Why does a loyalty experience need to be consistent across geographies?

The question around global loyalty is whether a brand is better off being able to customize a customer’s loyalty interactions across geographies. Every customer is different and much of that is due to local influences such as culture, norms, and preferences.

In the end, it is a compromise. Allowing for a completely differentiated experience across geographies is going to optimize the regional experience, but may dilute the brand’s global image and attributes. The original mission statement may seem like just a fabricated list of words and both the staff and customers may become confused about the “raison d’etre” of the brand.

Accordingly, a brand that imposes a “one size fits all” approach to loyalty without any geographical nuances to loyalty is reliant on a homogenous population across geographies. What happens if members spend or interact differently across countries?

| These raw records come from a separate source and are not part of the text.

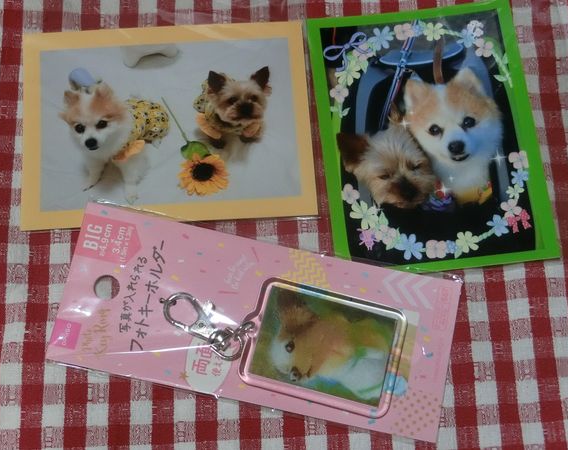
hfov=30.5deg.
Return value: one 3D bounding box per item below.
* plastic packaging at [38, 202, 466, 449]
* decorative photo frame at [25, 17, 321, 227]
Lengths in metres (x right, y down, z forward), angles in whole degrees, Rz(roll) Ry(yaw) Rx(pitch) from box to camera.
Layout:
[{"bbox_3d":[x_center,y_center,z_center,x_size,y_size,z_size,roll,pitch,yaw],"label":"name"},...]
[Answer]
[{"bbox_3d":[-0.010,0.035,0.396,0.150,0.010,0.064,11,72,2],"label":"plastic packaging"},{"bbox_3d":[-0.048,-0.042,0.423,0.117,0.002,0.086,-3,72,-3],"label":"decorative photo frame"}]

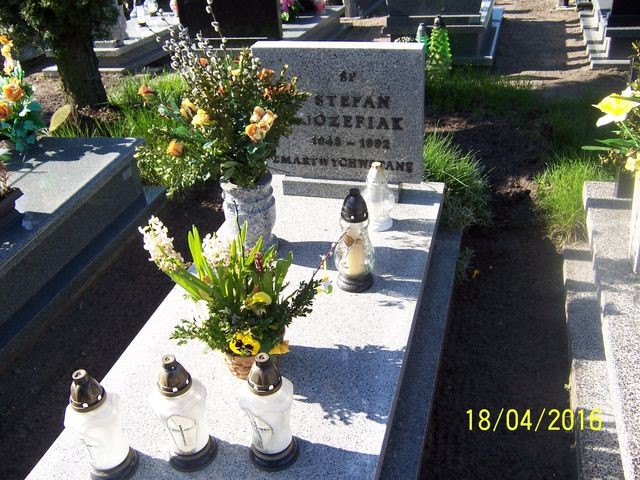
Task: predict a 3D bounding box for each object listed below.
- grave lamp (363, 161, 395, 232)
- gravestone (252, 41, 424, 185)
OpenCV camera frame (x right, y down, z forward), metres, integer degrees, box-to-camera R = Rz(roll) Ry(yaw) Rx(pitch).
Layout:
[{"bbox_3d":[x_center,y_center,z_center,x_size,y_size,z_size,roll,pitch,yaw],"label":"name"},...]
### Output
[{"bbox_3d":[0.210,-0.158,2.154,0.108,0.245,0.108,-1,32,6],"label":"grave lamp"},{"bbox_3d":[0.084,-0.475,2.297,0.615,0.512,0.083,5,33,15],"label":"gravestone"}]

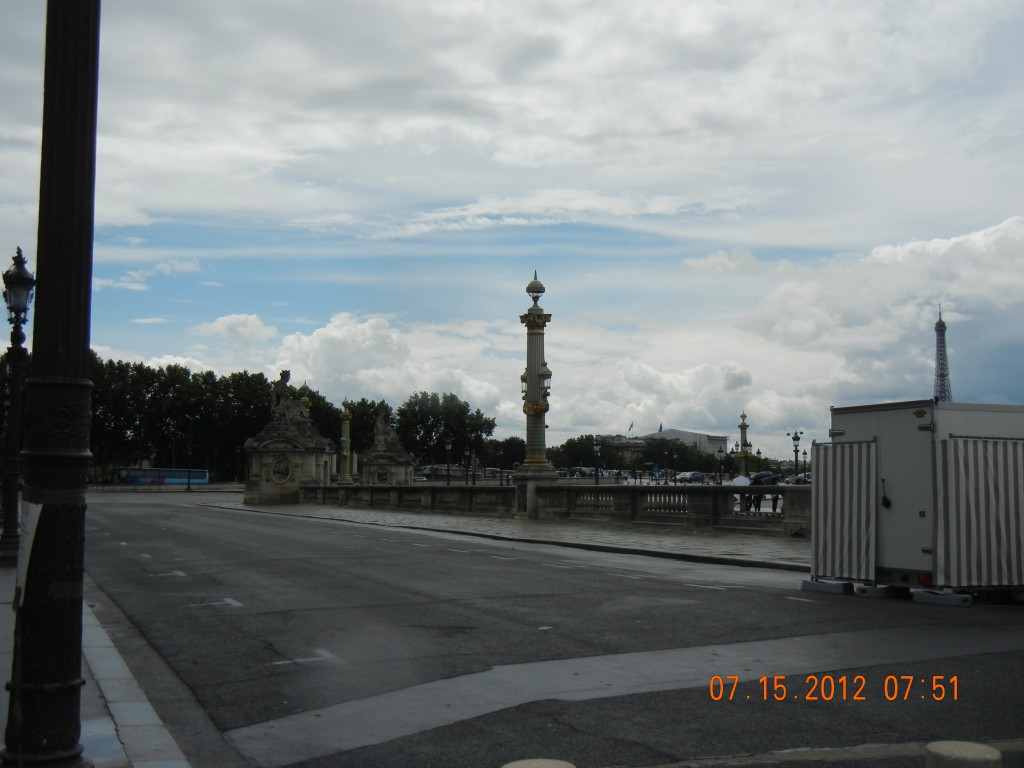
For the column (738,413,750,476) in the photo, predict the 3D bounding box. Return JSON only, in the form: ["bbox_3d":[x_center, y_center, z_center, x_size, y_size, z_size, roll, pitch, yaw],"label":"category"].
[{"bbox_3d":[31.214,8.044,154.889,1.550,8.850,1.550,0,-5,3],"label":"column"}]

The abundance of $1000+ a year spenders in China may not match up with the average $100 a year spenders in Spain. A tier aimed at rewarding best customers, which looks only at the global population is likely to have a disproportionate number of tier members in one country over the other. In the end, a customer in Spain may see very little value in the program!

How does this impact the design of your loyalty program?

It essentially means that you need a global framework for a loyalty program, whereby the quantitative metrics of customers (e.g. spend, visits, average check size, etc.) are combined with qualitative observations (from surveys and focus groups) to create a set of rules around loyalty program design in each country. If you find (as many do) major differences across geographies, you may need to start to think about tools in your arsenal to customize elements of the program. For example, you could have different tier thresholds across countries, or utilize the communication strategy of each country to tailor to the markets an offer.

In the end, the program needs to feel like it belongs to “one brand” with “one message,” and at the same time still remain relevant and tailored to the population of each geography. Not an easy feat, but I suppose that is why loyalty strategy has become a science.